Fiction – paperback; Vintage; 384 pages; 2009.
Jon Canter is a comedy writer* for a slew of British comedians, including Lenny Henry, Dawn French and Griff Rhys Jones — and it shows. This is possibly the funniest novel I’ve read since I first discovered the joys of Wodehouse back in the summer of 2007. It’s also possibly the most English.
The story is narrated by Robert Purcell, a distinguished barrister who finds himself on the wrong side of the law. The book is essentially a confession of his downfall told in a very long-winded but brilliantly witty way. We don’t know what crime it is that Robert committed, and part of the joy of reading this book is trying to figure it out as you go along. Mind you, Robert details his entire life story, from his privileged childhood growing up in Notting Hill (“giving me splendid access to all the museums and concert halls London has to offer”), all the way through to his fifties when he’s set to inherit the family’s country house on the Suffolk coast. This means it takes almost 300 pages to figure out how he got himself in such a dire pickle.
From the very start it is clear that Robert is quite a strange man, although he, of course, thinks he’s completely normal, albeit part of an educated (and downright snobby) elite. He’s very analytical and does everything by the book: he is careful never to put a foot wrong and, like all good lawyers, could argue his way out of a paper bag.

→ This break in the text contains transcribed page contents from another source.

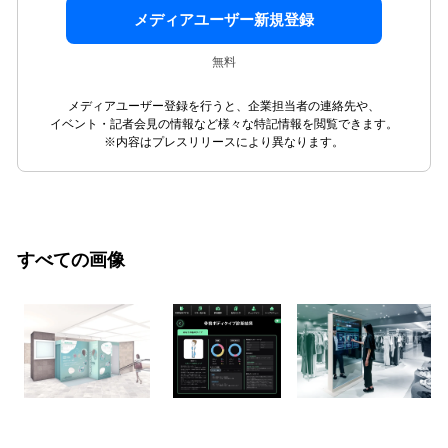
メディアユーザー新規登録
無料
メディアユーザー登録を行うと、企業担当者の連絡先や、
イベント・記者会見の情報など様々な特記情報を閲覧できます。
※内容はプレスリリースにより異なります。
すべての画像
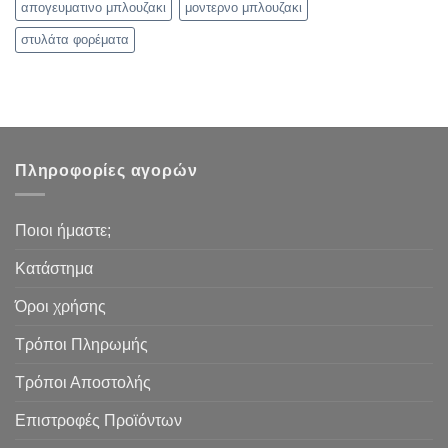
απογευματινο μπλουζακι
μοντερνο μπλουζακι
στυλάτα φορέματα
Πληροφορίες αγορών
Ποιοι ήμαστε;
Κατάστημα
Όροι χρήσης
Τρόποι Πληρωμής
Τρόποι Αποστολής
Επιστροφές Προϊόντων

There is nothing remotely frivolous or spur-of-the-moment about him. He seems emotionally distant from everyone around him, and while his story-telling comes across as aloof and arrogant, reading between the lines you get the feeling that everyone he meets, including his friends and colleagues, thinks he’s a bit of a dweeb, someone they can laugh at and treat badly because he simply won’t pick up on the nuances of certain situations.
For instance, when he decides to lose his virginity he does it all with the precision of planning a military campaign. When, at age 33, he decides he should settle down and get married (six years after his last girlfriend), he chooses his bride not on the basis of love but on the basis of “something more precious, more durable, and, above all, more rational. I was in the throes of marriage at first sight”. Two children, a house in the country and a promotion to QC follow. Later, without wishing to reveal any plot spoilers, things begin to fall apart…
I think the funniest thing about the book (and admittedly the first half, particularly Robert’s hapless relationship with his first girlfriend, Judy Page, is more hilarious than the second half) is the way in which it pokes fun at Britain’s upper-classes. Their eccentricities, the ways in which they run their households and conduct their lives all come in for more than their fair share of ribbing. How they raise their children, for instance, is summed up pretty well in this little vignette, when Robert is corralled into the bathroom by his ageing parents to discuss the unsuitability of his relationship to Judy Page:
This was extraordinary. I’d never been in a bathroom with my parents. When I was a boy, there was no ‘parenting’. There were parents but it was not their job to hang around the bathroom having a ‘relationship’ with you, by spending ‘quality’ (or quantity) time. Why would they want to spend time with you? You were a child. You mother would enquire from a different floor, whether you had had a bath and brushed your teeth. Your father wouldn’t ask. He was reading the paper. He took it on trust that you were having, or would be having, or had had a bath. For more than half the year, of course, you were at boarding school. He was reading the paper a hundred and fifty miles from your bath.
The book is also littered with footnotes, all very funny, which add to the enjoyment of the text. Indeed, even before the story begins we are presented with Acknowledgements, a Foreword, a Preface, an Author’s Note and an Author’s Further Note, and at the end there’s a Dog Index (noting all the references to dogs — Britain’s favourite pet — in the text) and a postscript by one of Robert’s so-called friends. You get the idea.
All in all, this might not be everyone’s idea of a great book, but I found A Short Gentleman completely in tune with my own dry sense of humour, the perfect light-hearted read for whenever you need a good laugh.
* He’s also a Jeremy Clarkson lookalike.